(Collected data entries)
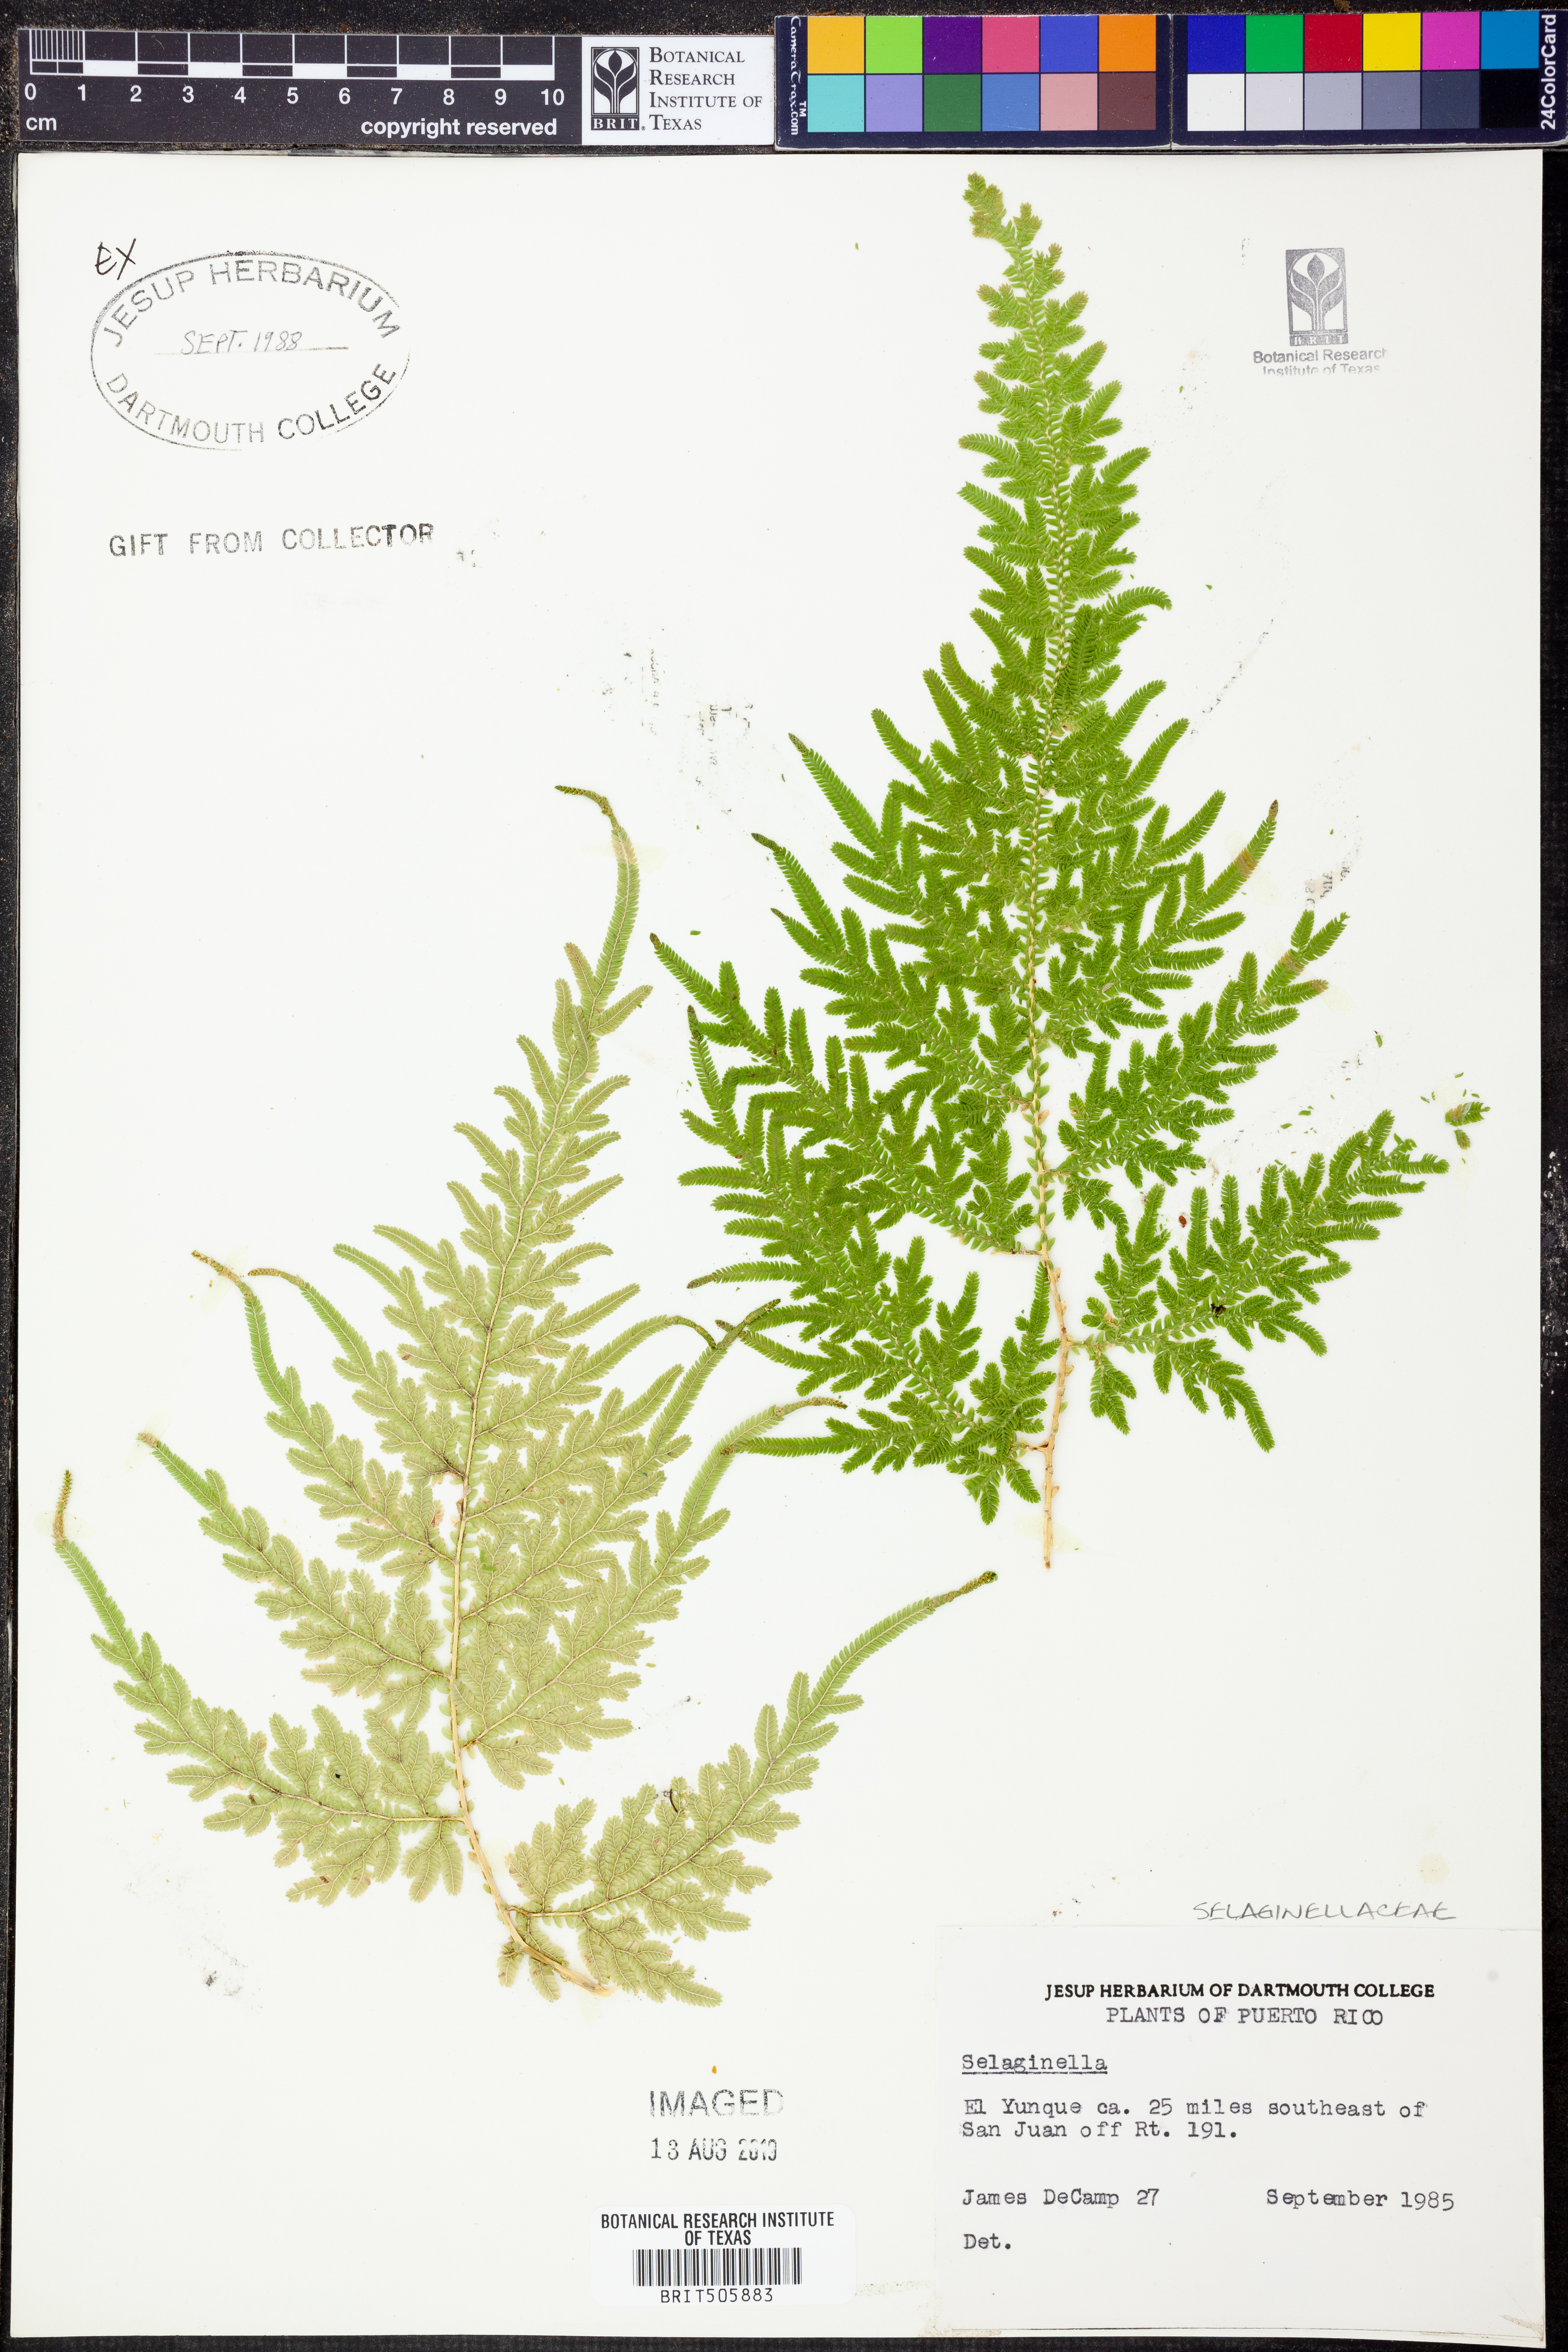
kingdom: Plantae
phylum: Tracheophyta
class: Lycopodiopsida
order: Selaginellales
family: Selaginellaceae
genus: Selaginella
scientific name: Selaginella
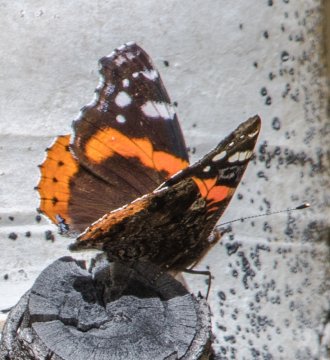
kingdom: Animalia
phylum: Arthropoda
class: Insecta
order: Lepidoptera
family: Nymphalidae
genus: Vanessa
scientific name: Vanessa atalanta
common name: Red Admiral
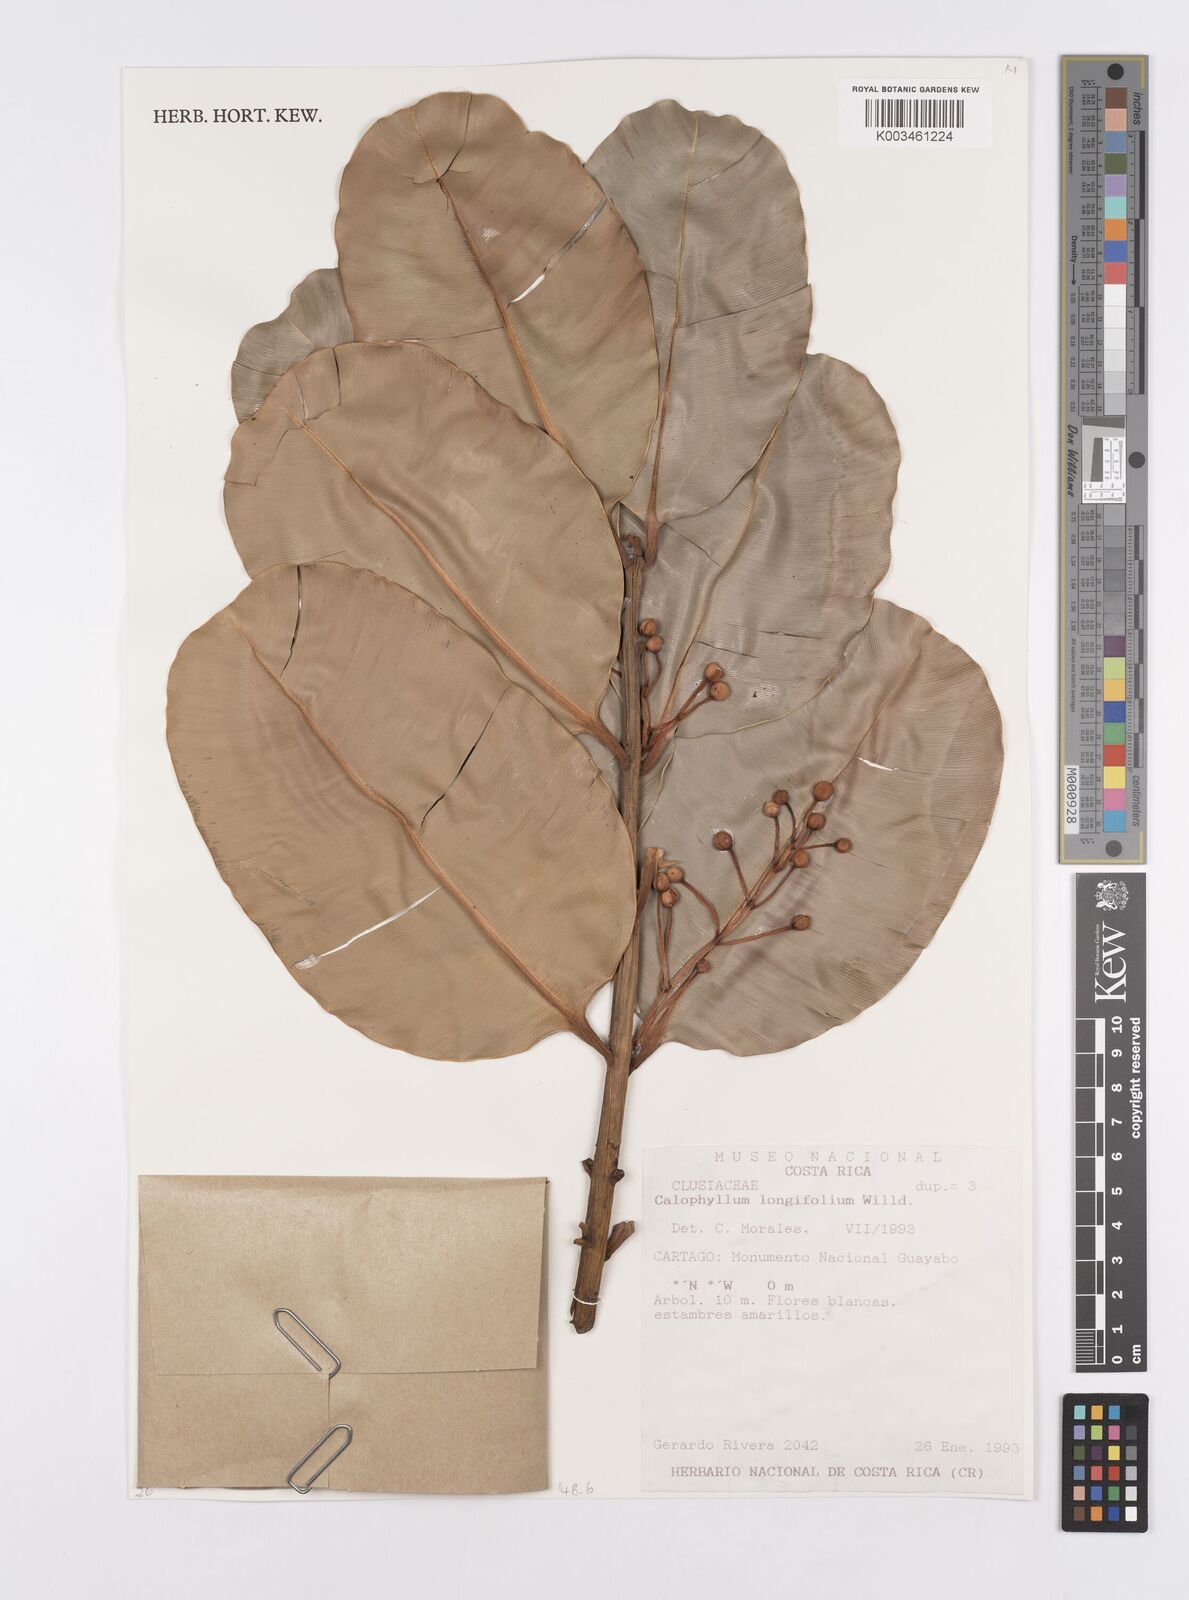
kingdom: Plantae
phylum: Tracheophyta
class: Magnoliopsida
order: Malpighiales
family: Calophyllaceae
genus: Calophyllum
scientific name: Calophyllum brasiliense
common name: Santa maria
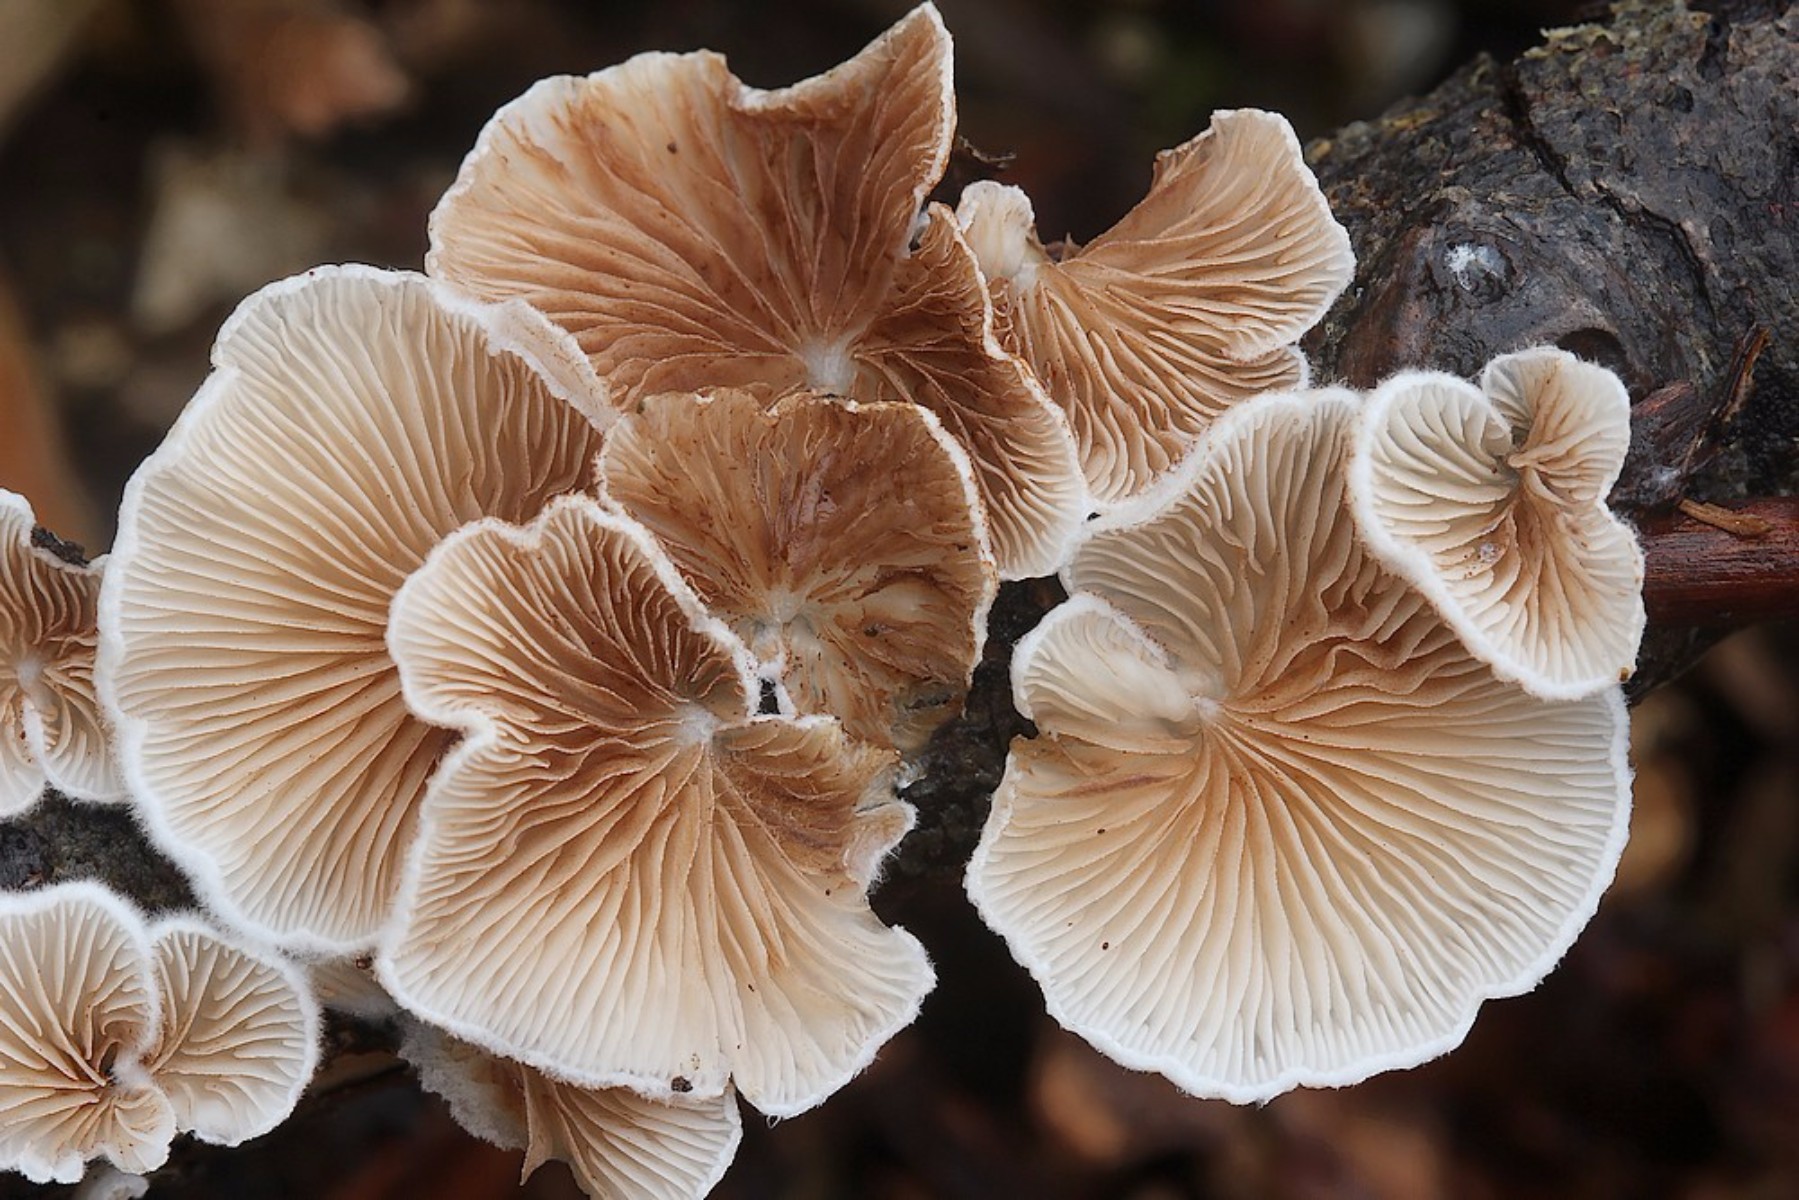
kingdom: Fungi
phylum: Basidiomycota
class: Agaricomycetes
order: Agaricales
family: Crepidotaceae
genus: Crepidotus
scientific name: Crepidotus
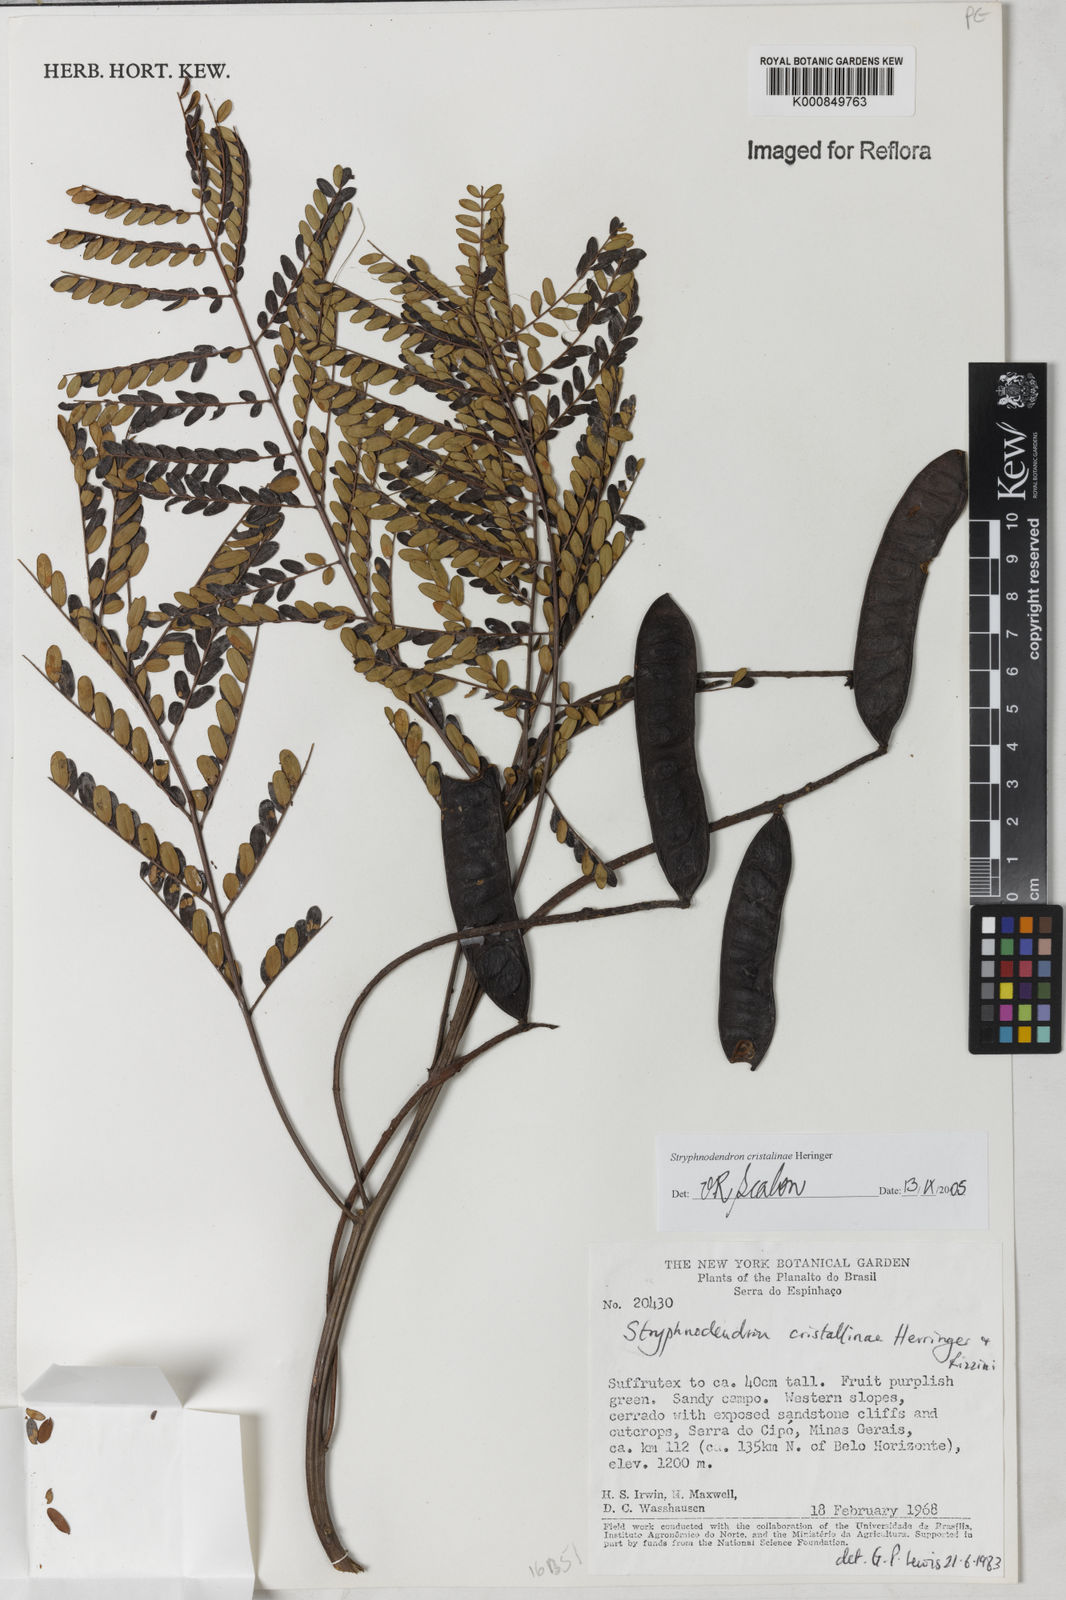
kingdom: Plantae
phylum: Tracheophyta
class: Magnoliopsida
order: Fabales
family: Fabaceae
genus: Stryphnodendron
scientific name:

#### [Exercise goal]
Pick out every line in the entries above that contains the word "name" and copy each one, treating uppercase and lowercase letters as different.

#### [Written response]
scientific name: Selaginella
scientific name: Vanessa atalanta
common name: Red Admiral
scientific name: Calophyllum brasiliense
common name: Santa maria
scientific name: Crepidotus
scientific name:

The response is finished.